RECORDS TO PROCESS:
== Segment start ==
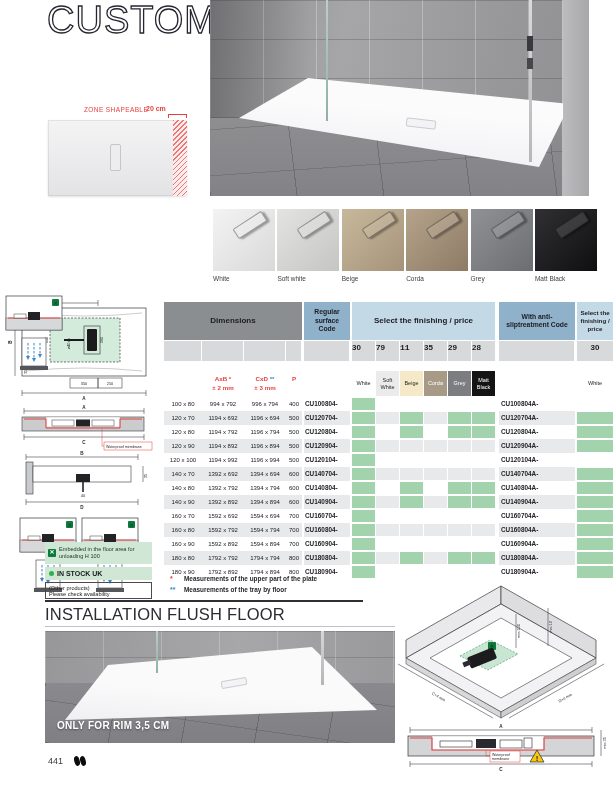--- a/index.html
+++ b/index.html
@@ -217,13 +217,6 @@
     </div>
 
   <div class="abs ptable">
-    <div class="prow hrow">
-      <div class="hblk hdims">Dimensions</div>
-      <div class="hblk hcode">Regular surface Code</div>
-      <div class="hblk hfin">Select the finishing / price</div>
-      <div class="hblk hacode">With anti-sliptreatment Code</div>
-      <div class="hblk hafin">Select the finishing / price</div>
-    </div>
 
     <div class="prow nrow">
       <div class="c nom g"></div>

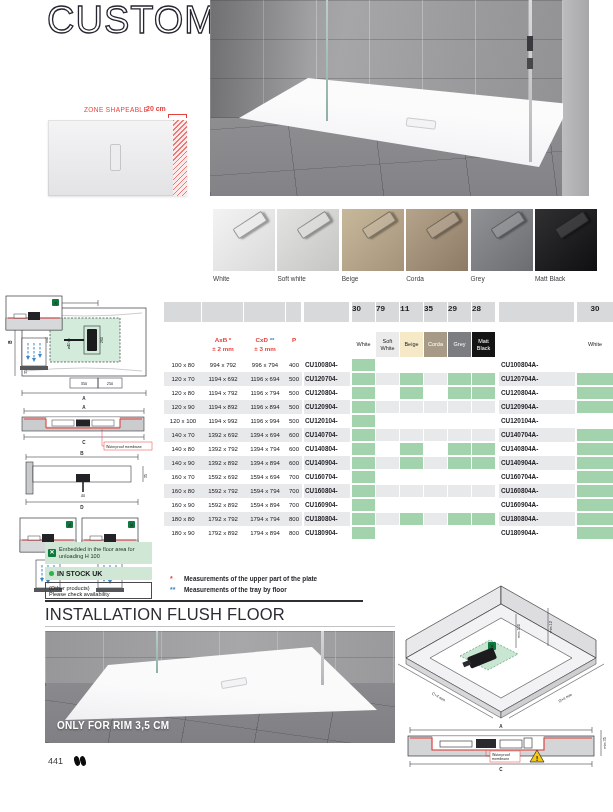--- a/index.html
+++ b/index.html
@@ -115,7 +115,7 @@
   .inst-head{left:45px;top:605px;font-size:16.5px;font-weight:500;color:#2b2b33;letter-spacing:.2px}
   .rule-lite{left:45px;top:626px;width:350px;height:1px;background:#c2c2c5}
 
-  .photo2{left:45px;top:631px;width:350px;height:112px;overflow:hidden}
+  .photo2{left:45px;top:631px;width:350px;height:136px;overflow:hidden}
   .photo2 .wall{position:absolute;left:0;top:0;right:0;height:52px;background:
       repeating-linear-gradient(90deg,rgba(255,255,255,.22) 0 1px,transparent 1px 58px),
       repeating-linear-gradient(180deg,rgba(70,70,74,.25) 0 1px,transparent 1px 26px),

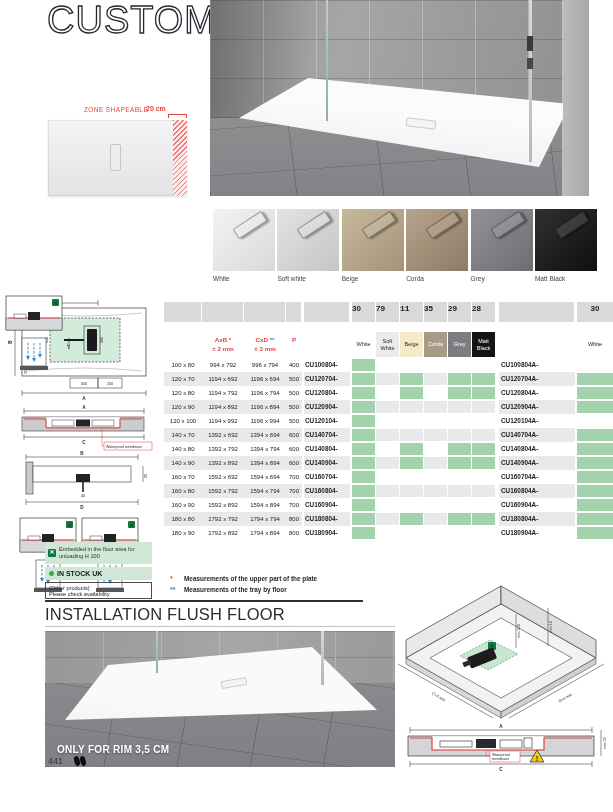--- a/index.html
+++ b/index.html
@@ -654,7 +654,7 @@
     <text x="141" y="174.5" font-size="8" font-weight="bold" text-anchor="middle">!</text>
   </svg>
 
-  <div class="abs footer-num">441</div>
+  <div class="abs footer-num">577</div>
   <svg class="abs footer-logo" width="16" height="14" viewBox="0 0 16 14">
     <ellipse cx="5" cy="7" rx="2.7" ry="5" transform="rotate(-16 5 7)" fill="#0c0c0e"></ellipse>
     <ellipse cx="11" cy="7" rx="2.7" ry="5" transform="rotate(-16 11 7)" fill="#0c0c0e"></ellipse>

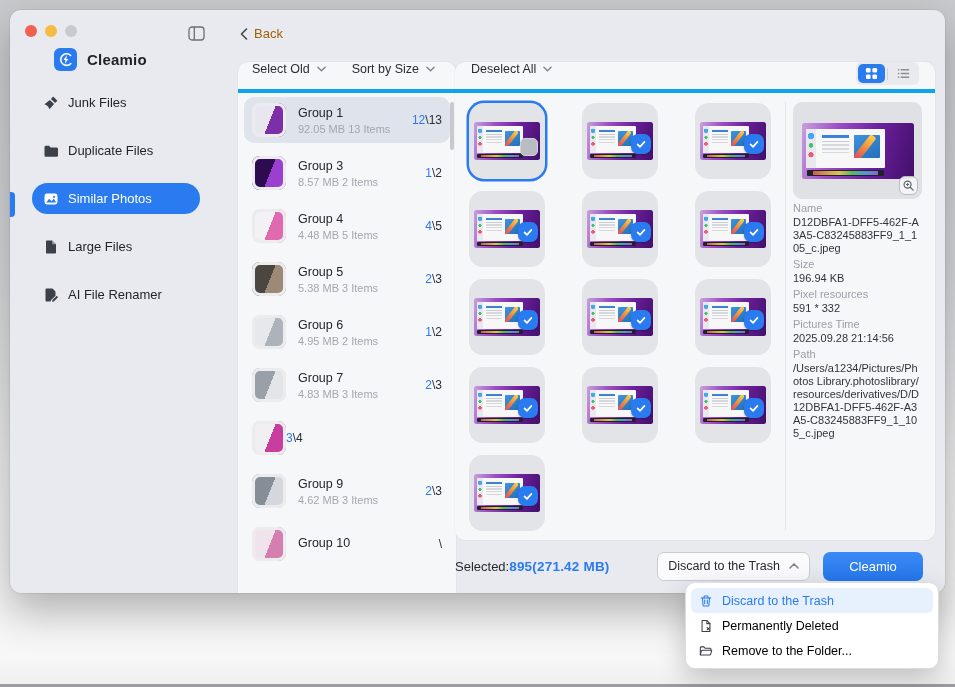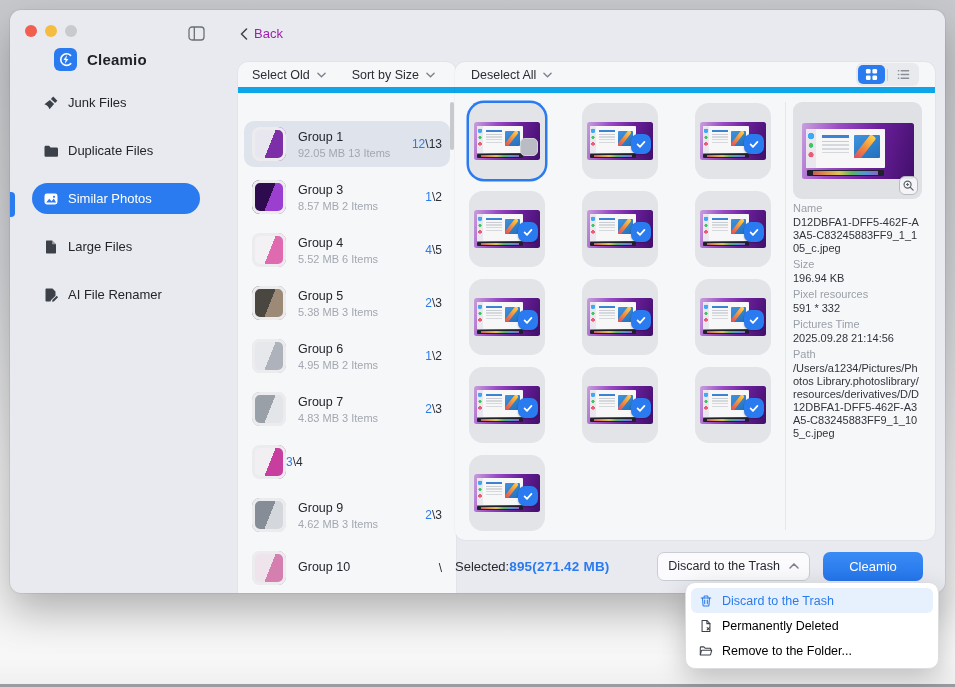--- a/index.html
+++ b/index.html
@@ -38,7 +38,7 @@
   .edge-tab { position:absolute; left:0; top:182px; width:5px; height:25px; background:var(--accent); border-radius:0 4px 4px 0; }
 
   
-  .back { position:absolute; left:230px; top:16px; display:flex; align-items:center; gap:6px; font-size:13px; color:#a21caf; cursor:pointer; }
+  .back { position:absolute; left:230px; top:16px; display:flex; align-items:center; gap:6px; font-size:13px; color:#a16207; cursor:pointer; }
   .back svg { color:#43474e; }
 
   

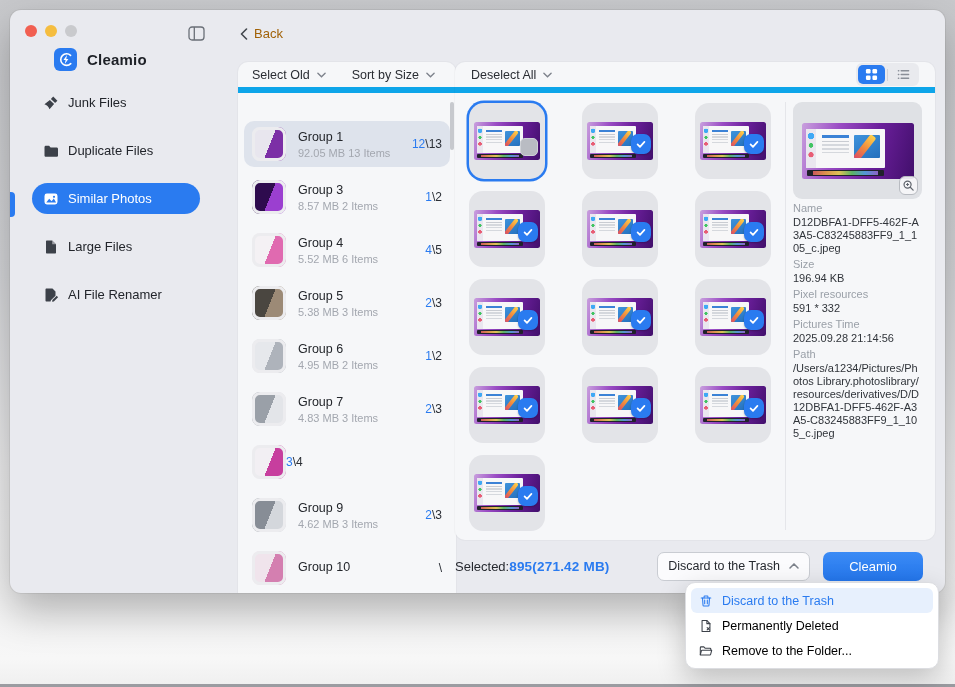--- a/index.html
+++ b/index.html
@@ -46,7 +46,7 @@
   .groups-card { left:228px; top:52px; width:218px; bottom:0; border-radius:10px 10px 0 0; overflow:hidden; }
   .main-card { left:445px; top:52px; width:480px; height:478px; overflow:hidden; }
 
-  .panel-head { height:31px; display:flex; align-items:center; padding:0 14px; border-bottom:6px solid #0ea5e9; }
+  .panel-head { height:31px; display:flex; align-items:flex-start; padding:0 14px; border-bottom:4px solid #0ea5e9; }
   .dd-trigger { display:flex; align-items:center; gap:7px; font-size:12.5px; font-weight:500; color:#2a2d33; cursor:pointer; }
   .dd-trigger .chev { color:#7d828b; display:flex; }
== Segment end ==
TASK: What number of lines in the records hold the word "absolute"? Reply with that number alone.

RESULT OF THE EXERCISE: 4